Reinforcement Learning Towards Broadly and Persistently Beneficial Models

面向广泛且持久有益模型的强化学习研究

Abstract: As AI systems are deployed across increasingly diverse and high-stakes settings, model alignment must generalize beyond the tasks and domains seen during training. This is especially important for reinforcement learning (RL), which can introduce unexpected misalignment through reward hacking, deception, or other unintended strategies.

摘要： 随着人工智能系统被部署在日益多样化和高风险的环境中，模型对齐必须能够泛化到训练期间未见过的任务和领域之外。这一点对于强化学习（RL）尤为重要，因为强化学习可能会通过奖励篡改（reward hacking）、欺骗或其他非预期策略引入意想不到的失调（misalignment）。

We study whether RL on beneficial behavior, instantiated in realistic domains, can produce broad and persistent alignment generalization beyond the training distribution. We construct a dataset of realistic situations designed to measure and train beneficial traits, such as truthfulness, fairness, risk awareness, and corrigibility, spanning varied domains, including health, science, and education.

我们研究了在现实领域中通过强化有益行为的 RL 是否能产生超出训练分布的广泛且持久的对齐泛化能力。我们构建了一个包含现实情境的数据集，旨在衡量和训练诸如真实性、公平性、风险意识和可纠正性等有益特质，涵盖了健康、科学和教育等多个领域。

We then train models with RL on this dataset and evaluate them on more than 50 independent benchmarks of alignment and beneficial behavior. Compared to a compute-matched baseline, beneficial trait RL improves performance on over 80% of these out-of-distribution benchmarks.

随后，我们利用该数据集对模型进行强化学习训练，并在超过 50 个独立的对齐和有益行为基准上进行了评估。与计算资源匹配的基准模型相比，基于有益特质的强化学习在超过 80% 的分布外（out-of-distribution）基准测试中提升了性能。

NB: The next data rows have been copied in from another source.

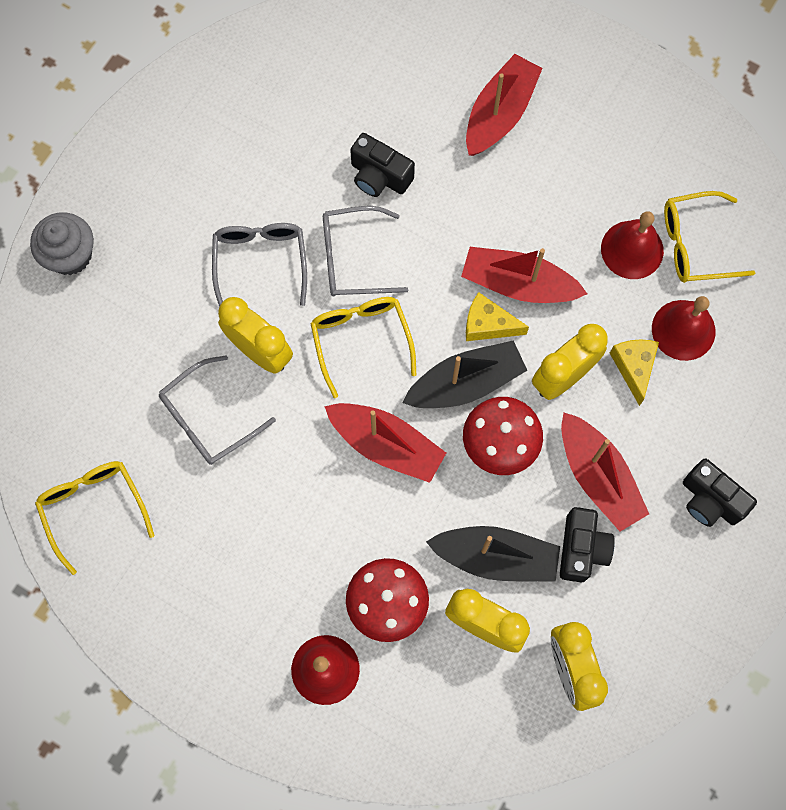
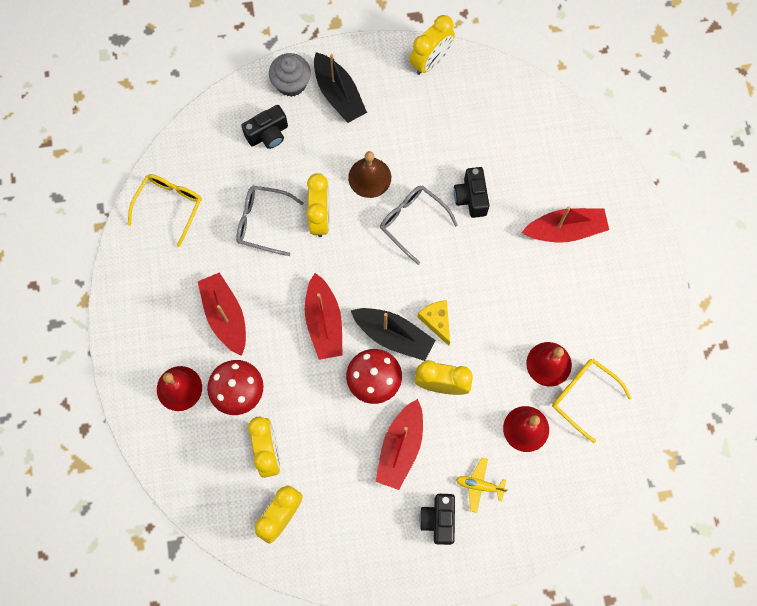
camera: 50 degrees right, 0 degrees up
grey glasses [212,223,307,307] -> brown bell [348,151,391,198]
yellow glasses [310,297,416,398] -> none
black boat [426,526,560,582] -> black boat moved to [314,52,367,123]
red boat [461,247,587,303] -> red boat moved to [198,272,246,356]
black camera [560,507,614,582] -> black camera moved to [241,105,288,149]
yellow cheese [610,339,659,406] -> none
none -> yellow clock [410,15,455,75]
none -> yellow plane [456,458,508,513]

We observe substantial out-of-distribution alignment transfer: a beneficial-behavior RL intervention entirely limited to one domain, health, produces broad improvements on non-health alignment evaluations, including reduced reward hacking, deception, and general misalignment.

我们观察到了显著的分布外对齐迁移现象：仅限于健康这一单一领域的有益行为强化学习干预，在非健康领域的对齐评估中也产生了广泛的改进，包括减少了奖励篡改、欺骗和普遍的失调现象。

Finally, we study alignment persistence: whether behavior remains robustly aligned under attempts to steer models towards misalignment. Models trained with beneficial trait RL show improved persistence, including greater resistance to adversarial prompting and harmful finetuning; further work is required to isolate the sources of these effects. These results suggest that RL to reinforce beneficial behavior in realistic domains can produce models that are more robustly aligned with human flourishing.

最后，我们研究了对齐的持久性：即在试图引导模型走向失调的情况下，其行为是否仍能保持稳健的对齐。经过有益特质强化学习训练的模型表现出了更好的持久性，包括对对抗性提示（adversarial prompting）和有害微调的更强抵抗力；未来仍需进一步研究以明确这些效应的来源。这些结果表明，在现实领域中通过强化学习来巩固有益行为，可以产生与人类福祉更加稳健对齐的模型。